Dr Winston Dawes, veteran physician and outgoing fourth vice-president of the Jamaica Athletics Administrative Association (JAAA), knows a dying patient when he sees one. And his diagnosis of that organisation, in Thursday's Gleaner, is dire, especially if it fails to take its medication.
With the sudden death last year of Howard 'Fudge' Aris, whose statesmanship commanded respect, the wheels seem to have fallen off the JAAA. Fortunately, this has not been reflected in the performance of Jamaica's athletes, who achieved a record haul of 12 medals at the London Olympics, led by superstar Usain Bolt.
Exactly 12 months since Aris' death, the JAAA has imploded - descending from an august body into a roadside market with hawkers outshouting each other about the deficient quality of their competitors' wares. Of course, conflict in the JAAA is not unprecedented, as the old-boys' club treasures the spoils and influence that accompany Olympic glory.
We would have hoped that the leadership election of the JAAA would have been centred on securing a mandate on a cerebral platform for modernising and monetising track and field, but it has been enveloped by a sideshow between Donald Quarrie, technical director at the London Games, and famed sprint coach Glen Mills.

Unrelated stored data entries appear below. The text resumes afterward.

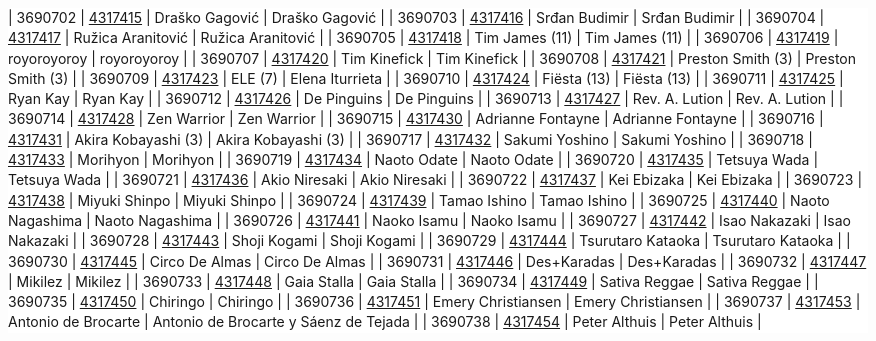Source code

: | 3690702 | [4317415](https://www.discogs.com/artist/4317415) | Draško Gagović | Draško Gagović |
| 3690703 | [4317416](https://www.discogs.com/artist/4317416) | Srđan Budimir | Srđan Budimir |
| 3690704 | [4317417](https://www.discogs.com/artist/4317417) | Ružica Aranitović | Ružica Aranitović |
| 3690705 | [4317418](https://www.discogs.com/artist/4317418) | Tim James (11) | Tim James (11) |
| 3690706 | [4317419](https://www.discogs.com/artist/4317419) | royoroyoroy | royoroyoroy |
| 3690707 | [4317420](https://www.discogs.com/artist/4317420) | Tim Kinefick | Tim Kinefick |
| 3690708 | [4317421](https://www.discogs.com/artist/4317421) | Preston Smith (3) | Preston Smith (3) |
| 3690709 | [4317423](https://www.discogs.com/artist/4317423) | ELE (7) | Elena Iturrieta |
| 3690710 | [4317424](https://www.discogs.com/artist/4317424) | Fiësta (13) | Fiësta (13) |
| 3690711 | [4317425](https://www.discogs.com/artist/4317425) | Ryan Kay | Ryan Kay |
| 3690712 | [4317426](https://www.discogs.com/artist/4317426) | De Pinguins | De Pinguins |
| 3690713 | [4317427](https://www.discogs.com/artist/4317427) | Rev. A. Lution | Rev. A. Lution |
| 3690714 | [4317428](https://www.discogs.com/artist/4317428) | Zen Warrior | Zen Warrior |
| 3690715 | [4317430](https://www.discogs.com/artist/4317430) | Adrianne Fontayne | Adrianne Fontayne |
| 3690716 | [4317431](https://www.discogs.com/artist/4317431) | Akira Kobayashi (3) | Akira Kobayashi (3) |
| 3690717 | [4317432](https://www.discogs.com/artist/4317432) | Sakumi Yoshino | Sakumi Yoshino |
| 3690718 | [4317433](https://www.discogs.com/artist/4317433) | Morihyon | Morihyon |
| 3690719 | [4317434](https://www.discogs.com/artist/4317434) | Naoto Odate | Naoto Odate |
| 3690720 | [4317435](https://www.discogs.com/artist/4317435) | Tetsuya Wada | Tetsuya Wada |
| 3690721 | [4317436](https://www.discogs.com/artist/4317436) | Akio Niresaki | Akio Niresaki |
| 3690722 | [4317437](https://www.discogs.com/artist/4317437) | Kei Ebizaka | Kei Ebizaka |
| 3690723 | [4317438](https://www.discogs.com/artist/4317438) | Miyuki Shinpo | Miyuki Shinpo |
| 3690724 | [4317439](https://www.discogs.com/artist/4317439) | Tamao Ishino | Tamao Ishino |
| 3690725 | [4317440](https://www.discogs.com/artist/4317440) | Naoto Nagashima | Naoto Nagashima |
| 3690726 | [4317441](https://www.discogs.com/artist/4317441) | Naoko Isamu | Naoko Isamu |
| 3690727 | [4317442](https://www.discogs.com/artist/4317442) | Isao Nakazaki | Isao Nakazaki |
| 3690728 | [4317443](https://www.discogs.com/artist/4317443) | Shoji Kogami | Shoji Kogami |
| 3690729 | [4317444](https://www.discogs.com/artist/4317444) | Tsurutaro Kataoka | Tsurutaro Kataoka |
| 3690730 | [4317445](https://www.discogs.com/artist/4317445) | Circo De Almas | Circo De Almas |
| 3690731 | [4317446](https://www.discogs.com/artist/4317446) | Des+Karadas | Des+Karadas |
| 3690732 | [4317447](https://www.discogs.com/artist/4317447) | Mikilez | Mikilez |
| 3690733 | [4317448](https://www.discogs.com/artist/4317448) | Gaia Stalla | Gaia Stalla |
| 3690734 | [4317449](https://www.discogs.com/artist/4317449) | Sativa Reggae | Sativa Reggae |
| 3690735 | [4317450](https://www.discogs.com/artist/4317450) | Chiringo | Chiringo |
| 3690736 | [4317451](https://www.discogs.com/artist/4317451) | Emery Christiansen | Emery Christiansen |
| 3690737 | [4317453](https://www.discogs.com/artist/4317453) | Antonio de Brocarte | Antonio de Brocarte y Sáenz de Tejada |
| 3690738 | [4317454](https://www.discogs.com/artist/4317454) | Peter Althuis | Peter Althuis |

Both men have made sterling contributions to the development of track and field in this country. Mr Quarrie, who won Olympic sprint gold in 1976, has helped to build the island's reputation in sport - on the track, and in administration. Glen Mills coaches the highly successful Racers Track Club, which has mentored outstanding athletes, the most notable being Mr Bolt and the hot-on-his-heels Yohan Blake.
At a time when Jamaica would want to build on its athletics legacy, the squabble between Mr Quarrie and Mr Mills has earned bad press and goes against their character - at least, in public.
The row has been fuelled by an exhumation of decades-old rumour and counterclaim which reminds this newspaper of Dorothy Lightbourne's bizarre grudge against Mr K.D. Knight for kicking her chair three decades ago, an allegation he has denied.
The veracity of either account by Mr Quarrie or Mr Mills does not particularly concern us, because their crosstalk is parenthetical to the main plot: grooming athletes and improving their skills to world-class levels, and developing the physical and administrative infrastructure for Jamaica to optimally benefit from the multibillion-dollar global sports industry.
We urge JAAA President Dr Warren Blake, whose name has been central to the Mills-Quarrie dispute, to seek out impartial and widely regarded mediators to intervene in the escalating conflict. The fracture, as Dr Dawes pointed out, damages the image of the JAAA, which needs to project a united front and cohesive vision to woo sponsorship.
The divisiveness also has real dangers for the country's future. It is not unforeseen that depending on who wins the election, critics, regardless of their individual or collective competencies, will be ostracised and undermined. Jamaican track and field will be the loser.
Despite their personal ambitions, the JAAA executive members should sheathe their daggers.
What should now replace the 'cass-cass' tabloid headlines is an examination of the manifestos of the three candidates for leadership - Dr Blake, Ms Grace Jackson and Mr Lincoln Eatmon - including whether they have concrete plans for promoting a culture of transparency and fiduciary integrity.